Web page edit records

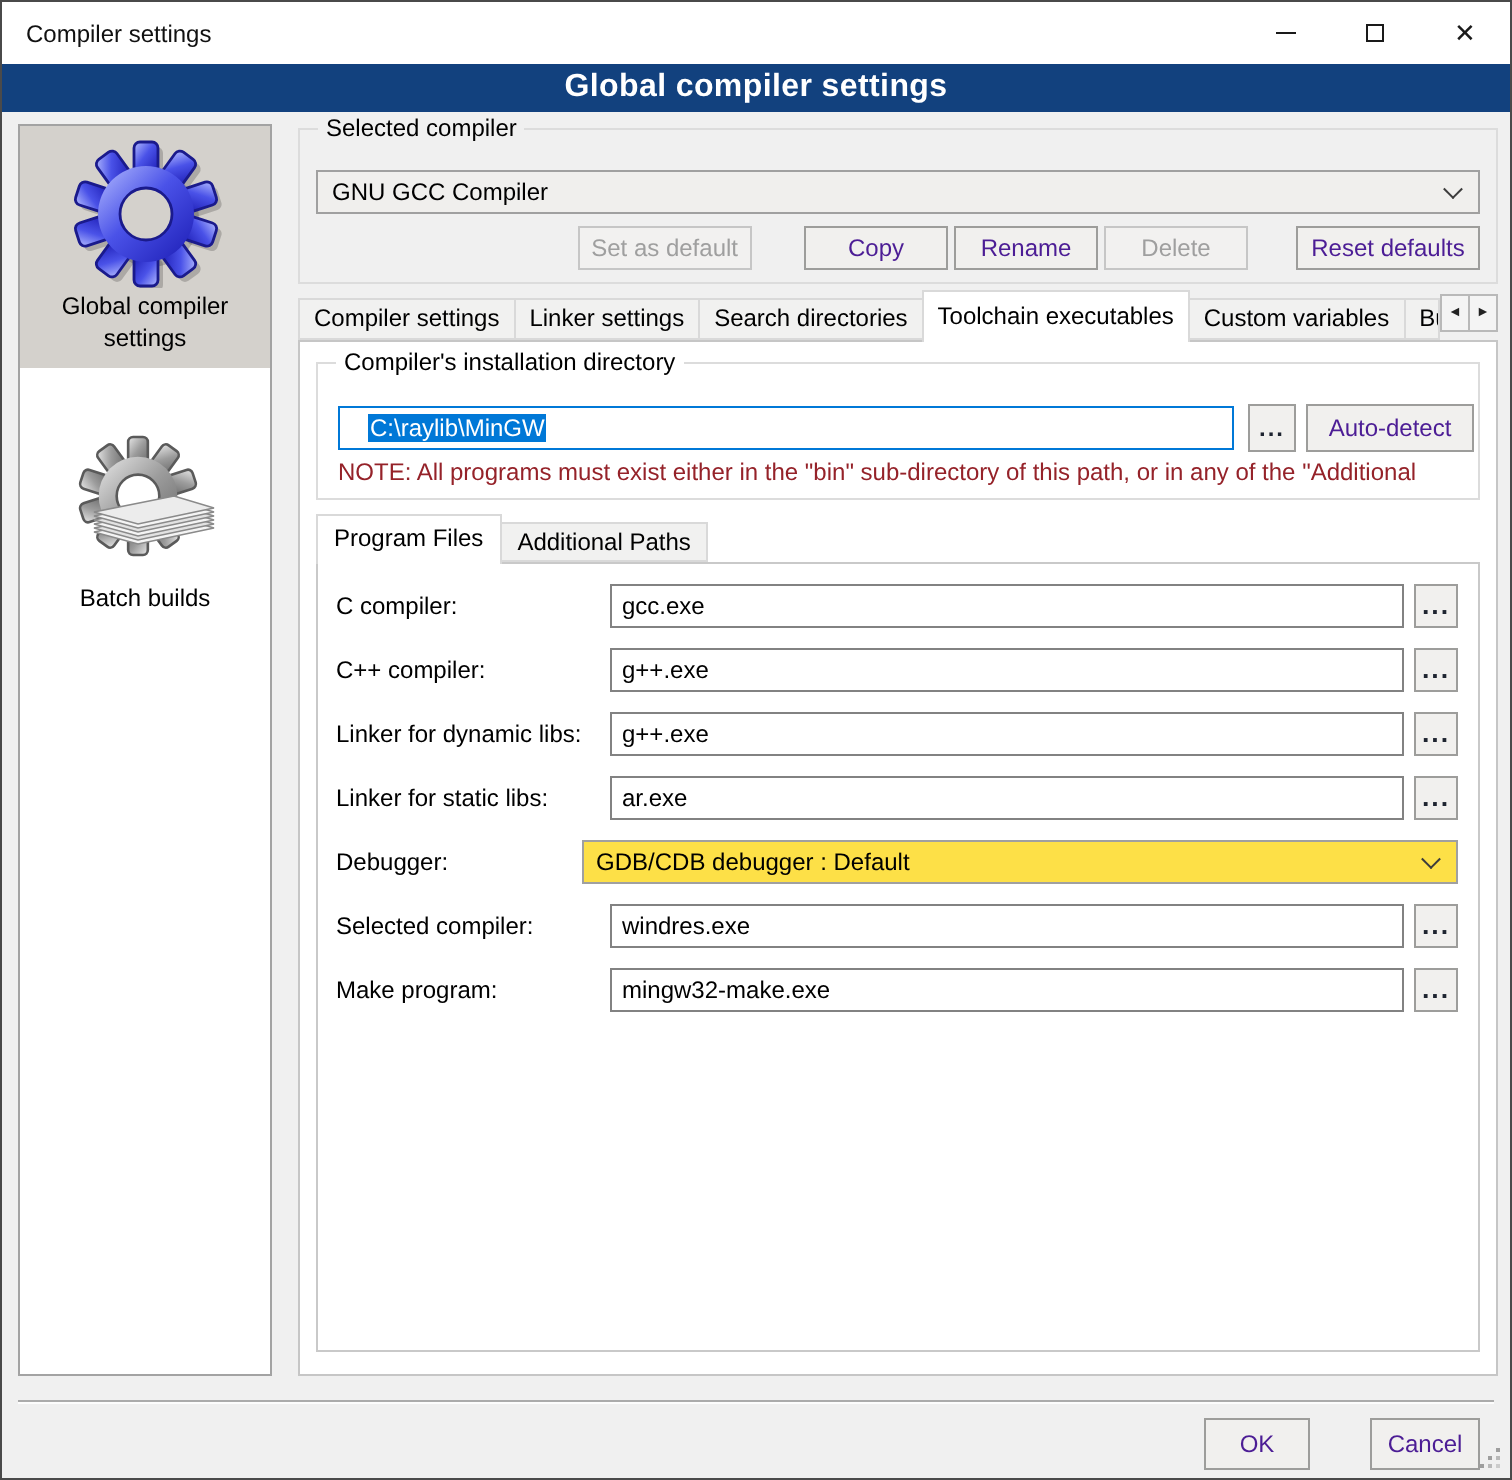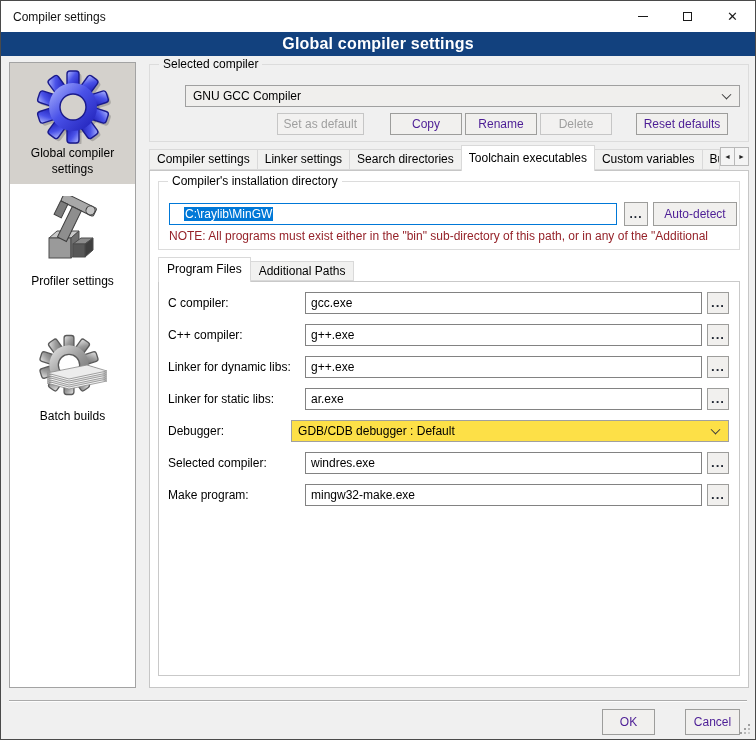--- a/index.html
+++ b/index.html
@@ -41,7 +41,7 @@
   
   .group-sc { left:148px; top:8px; width:600px; height:78px; }
   .combobox { position:absolute; display:flex; align-items:center;
-    background:#f0efed; border:1px solid #a0a0a0; padding:0 24px 0 7px; cursor:default;margin-left:27px; }
+    background:#f0efed; border:1px solid #a0a0a0; padding:0 24px 0 7px; cursor:default; }
   .cb-main { left:8px; top:20px; right:8px; height:22px; }
   .chev { position:absolute; right:9px; top:50%; width:7px; height:7px;
     border-right:1px solid #3c3c3c; border-bottom:1px solid #3c3c3c;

▶ **What to do**
In the records above, find the line containing "0 7px; cursor:default;margin-left:27px;" and print it and every later line exactly, through the last one.

▶ **Written response**
-    background:#f0efed; border:1px solid #a0a0a0; padding:0 24px 0 7px; cursor:default;margin-left:27px; }
+    background:#f0efed; border:1px solid #a0a0a0; padding:0 24px 0 7px; cursor:default; }
   .cb-main { left:8px; top:20px; right:8px; height:22px; }
   .chev { position:absolute; right:9px; top:50%; width:7px; height:7px;
     border-right:1px solid #3c3c3c; border-bottom:1px solid #3c3c3c;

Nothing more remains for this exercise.